Cleveland Park is the largest park in Greenville, South Carolina, much of its more than 120 acres being greenway along Richland Creek and the Reedy River near the city's "most elegant neighborhoods."

On December 31, 1924, with encouragement from Greenville Park Commission chairman John Alexander McPherson, prominent Greenvillean William Choice Cleveland donated a crescent-shaped 110 acres on the southeast side of town to be used as a park and playground, a recreational area he hoped would complement his new housing development, Cleveland Forest, and would include an equestrian park and paddocks where residents could board their horses. (Stables managed by private owners existed adjacent to the park until they were demolished in 2014.) In 1925, the city of Greenville created two baseball fields, a horse ring, and a playground, and the park officially opened on January 1, 1926.

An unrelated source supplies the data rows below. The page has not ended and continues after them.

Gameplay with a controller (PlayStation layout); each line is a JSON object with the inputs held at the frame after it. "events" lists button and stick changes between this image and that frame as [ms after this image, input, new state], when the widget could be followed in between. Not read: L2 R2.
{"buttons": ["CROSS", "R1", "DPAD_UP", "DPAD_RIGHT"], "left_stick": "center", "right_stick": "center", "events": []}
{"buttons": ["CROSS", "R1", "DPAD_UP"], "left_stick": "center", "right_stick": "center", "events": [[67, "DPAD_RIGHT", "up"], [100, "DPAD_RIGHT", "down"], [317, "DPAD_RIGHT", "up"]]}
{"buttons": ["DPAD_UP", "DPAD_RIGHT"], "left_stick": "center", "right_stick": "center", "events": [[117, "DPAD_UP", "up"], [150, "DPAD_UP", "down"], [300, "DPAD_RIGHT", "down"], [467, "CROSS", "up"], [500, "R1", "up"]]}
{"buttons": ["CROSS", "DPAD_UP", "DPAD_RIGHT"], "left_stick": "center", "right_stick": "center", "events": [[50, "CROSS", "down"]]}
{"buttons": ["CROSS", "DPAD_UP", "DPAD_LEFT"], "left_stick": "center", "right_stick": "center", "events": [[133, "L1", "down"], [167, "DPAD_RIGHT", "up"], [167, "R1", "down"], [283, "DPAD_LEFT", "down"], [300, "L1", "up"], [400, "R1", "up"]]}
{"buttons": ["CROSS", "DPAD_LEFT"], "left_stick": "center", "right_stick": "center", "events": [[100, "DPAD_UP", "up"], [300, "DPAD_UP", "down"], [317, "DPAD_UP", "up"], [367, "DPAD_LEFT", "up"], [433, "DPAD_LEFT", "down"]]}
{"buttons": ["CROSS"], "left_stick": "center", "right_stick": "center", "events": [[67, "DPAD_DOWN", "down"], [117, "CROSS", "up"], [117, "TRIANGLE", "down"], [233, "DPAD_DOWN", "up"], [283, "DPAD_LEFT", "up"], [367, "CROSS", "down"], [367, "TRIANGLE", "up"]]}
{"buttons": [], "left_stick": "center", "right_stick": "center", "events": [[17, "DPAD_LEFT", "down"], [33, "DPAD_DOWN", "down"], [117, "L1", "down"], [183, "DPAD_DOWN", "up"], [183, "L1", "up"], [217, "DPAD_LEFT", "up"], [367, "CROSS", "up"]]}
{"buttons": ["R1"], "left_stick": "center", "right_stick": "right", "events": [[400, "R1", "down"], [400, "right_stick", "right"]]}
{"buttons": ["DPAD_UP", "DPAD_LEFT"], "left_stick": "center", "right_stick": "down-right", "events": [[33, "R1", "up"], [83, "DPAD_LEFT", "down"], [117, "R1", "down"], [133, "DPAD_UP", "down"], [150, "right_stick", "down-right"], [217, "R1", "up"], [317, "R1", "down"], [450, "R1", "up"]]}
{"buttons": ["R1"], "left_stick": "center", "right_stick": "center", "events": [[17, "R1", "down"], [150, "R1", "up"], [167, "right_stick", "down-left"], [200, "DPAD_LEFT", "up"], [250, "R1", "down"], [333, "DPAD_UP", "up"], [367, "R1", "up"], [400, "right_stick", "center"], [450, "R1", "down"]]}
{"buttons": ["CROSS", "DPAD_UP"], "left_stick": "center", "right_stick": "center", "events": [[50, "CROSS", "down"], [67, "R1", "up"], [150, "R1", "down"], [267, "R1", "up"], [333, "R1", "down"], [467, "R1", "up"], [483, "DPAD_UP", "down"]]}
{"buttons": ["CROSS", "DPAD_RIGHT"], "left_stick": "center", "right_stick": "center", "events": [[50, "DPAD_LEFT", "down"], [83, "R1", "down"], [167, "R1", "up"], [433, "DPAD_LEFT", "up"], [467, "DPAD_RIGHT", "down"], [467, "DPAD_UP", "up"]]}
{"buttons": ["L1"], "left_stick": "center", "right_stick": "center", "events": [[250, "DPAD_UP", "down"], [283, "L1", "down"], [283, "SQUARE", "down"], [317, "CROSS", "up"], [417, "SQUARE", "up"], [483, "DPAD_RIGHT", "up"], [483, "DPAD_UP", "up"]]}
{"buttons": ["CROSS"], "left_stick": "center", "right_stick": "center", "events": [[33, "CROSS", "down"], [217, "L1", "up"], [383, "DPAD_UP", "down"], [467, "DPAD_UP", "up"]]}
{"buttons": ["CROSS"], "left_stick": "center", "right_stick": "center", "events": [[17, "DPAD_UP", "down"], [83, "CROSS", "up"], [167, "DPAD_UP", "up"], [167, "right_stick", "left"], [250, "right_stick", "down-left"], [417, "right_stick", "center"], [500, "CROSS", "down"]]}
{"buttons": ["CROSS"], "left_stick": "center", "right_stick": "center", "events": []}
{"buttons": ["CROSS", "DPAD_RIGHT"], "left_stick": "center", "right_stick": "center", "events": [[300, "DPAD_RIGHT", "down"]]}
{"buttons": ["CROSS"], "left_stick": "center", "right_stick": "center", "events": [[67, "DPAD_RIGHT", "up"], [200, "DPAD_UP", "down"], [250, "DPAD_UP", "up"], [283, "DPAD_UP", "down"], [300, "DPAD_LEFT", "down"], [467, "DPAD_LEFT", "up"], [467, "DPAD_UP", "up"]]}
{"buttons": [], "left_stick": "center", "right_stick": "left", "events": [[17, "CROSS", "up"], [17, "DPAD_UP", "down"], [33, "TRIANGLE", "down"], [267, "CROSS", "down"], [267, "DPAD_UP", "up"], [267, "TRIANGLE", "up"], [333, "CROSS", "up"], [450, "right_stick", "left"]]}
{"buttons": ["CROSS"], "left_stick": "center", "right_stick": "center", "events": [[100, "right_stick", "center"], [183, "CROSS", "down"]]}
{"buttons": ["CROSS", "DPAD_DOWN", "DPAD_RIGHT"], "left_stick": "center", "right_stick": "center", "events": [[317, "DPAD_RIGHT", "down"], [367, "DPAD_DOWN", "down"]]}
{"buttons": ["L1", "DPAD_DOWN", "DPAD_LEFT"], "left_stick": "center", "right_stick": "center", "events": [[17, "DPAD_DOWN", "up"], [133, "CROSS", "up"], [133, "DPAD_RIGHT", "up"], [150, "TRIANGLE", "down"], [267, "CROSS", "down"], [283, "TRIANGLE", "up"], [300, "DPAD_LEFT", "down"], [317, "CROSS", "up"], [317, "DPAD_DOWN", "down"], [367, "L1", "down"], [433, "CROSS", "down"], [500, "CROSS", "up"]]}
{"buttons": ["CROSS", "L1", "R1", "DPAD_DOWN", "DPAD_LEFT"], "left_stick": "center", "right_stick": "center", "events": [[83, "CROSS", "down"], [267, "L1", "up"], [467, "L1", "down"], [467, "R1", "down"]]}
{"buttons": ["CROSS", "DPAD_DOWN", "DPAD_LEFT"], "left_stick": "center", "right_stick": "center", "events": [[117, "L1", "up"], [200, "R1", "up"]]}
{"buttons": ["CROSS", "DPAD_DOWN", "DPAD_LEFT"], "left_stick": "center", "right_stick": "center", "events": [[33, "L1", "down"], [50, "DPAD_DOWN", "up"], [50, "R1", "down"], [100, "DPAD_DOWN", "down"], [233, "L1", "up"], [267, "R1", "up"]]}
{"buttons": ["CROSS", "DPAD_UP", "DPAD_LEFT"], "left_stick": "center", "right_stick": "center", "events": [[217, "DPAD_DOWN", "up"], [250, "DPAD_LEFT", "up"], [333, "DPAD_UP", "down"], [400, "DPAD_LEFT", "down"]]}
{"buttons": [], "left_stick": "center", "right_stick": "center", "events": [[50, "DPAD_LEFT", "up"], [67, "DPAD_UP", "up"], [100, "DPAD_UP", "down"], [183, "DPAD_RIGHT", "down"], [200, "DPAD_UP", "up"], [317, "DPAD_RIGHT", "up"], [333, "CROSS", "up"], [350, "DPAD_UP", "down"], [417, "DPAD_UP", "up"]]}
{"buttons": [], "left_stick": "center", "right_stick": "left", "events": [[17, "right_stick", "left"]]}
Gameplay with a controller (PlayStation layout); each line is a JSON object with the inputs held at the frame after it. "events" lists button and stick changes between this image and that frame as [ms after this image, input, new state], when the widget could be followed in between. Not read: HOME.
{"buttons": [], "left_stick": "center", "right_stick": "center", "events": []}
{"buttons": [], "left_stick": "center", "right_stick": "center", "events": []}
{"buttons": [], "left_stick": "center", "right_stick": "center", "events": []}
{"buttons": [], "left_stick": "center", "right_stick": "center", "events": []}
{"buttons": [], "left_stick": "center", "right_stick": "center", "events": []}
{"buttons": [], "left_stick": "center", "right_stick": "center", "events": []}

By 1928, during the administration of Mayor Richard Watson, when a $110,000 bond issue to develop the park was approved, the park was surveyed at 126 acres. Land around the river was boggy and prone to flooding, a deficiency partially remedied during the Great Depression when the WPA channelized the river bed, greatly improving drainage.

In its earliest years the park included a Girl Scout meeting place and a nine-hole public golf course, built and abandoned in the 1930s. A swimming pool and skating rink were added in 1929; but in 1964, during the Civil Rights Movement, the whites-only pool was closed to prevent it from being integrated. First a sea lion exhibit replaced the pool, then a rose garden; finally in 1988, tennis courts replaced both garden and skating rink.

In 1930, the Greenville Garden Club began to renovate a Civil-War era rock quarry into the Rock Quarry Garden. The garden won a Better Homes and Gardens award in 1932; but by the 1960s, it was neglected and overgrown. Another renovation project revitalized the garden in the 1980s, and in the 21st century, the Rock Quarry Garden became a popular wedding and reception venue.

In the 21st century, the park, now adjacent to the Greenville Zoo, included a softball field, volleyball and tennis courts, several playgrounds, a Vietnam Veterans Memorial, and eight picnic shelters. The Swamp Rabbit Trail runs through the park, and it also includes the Fernwood Nature Trail, the Ramona Graham Fitness Trail, and the Troop 19 Trail. A distinctive landmark is the memorial to Rudolf Anderson, a Greenville native shot down over Cuba in October 1962, the only American casualty of the Cuban Missile Crisis. The Anderson memorial features an F-86 Sabre and panels explaining Anderson's life and mission.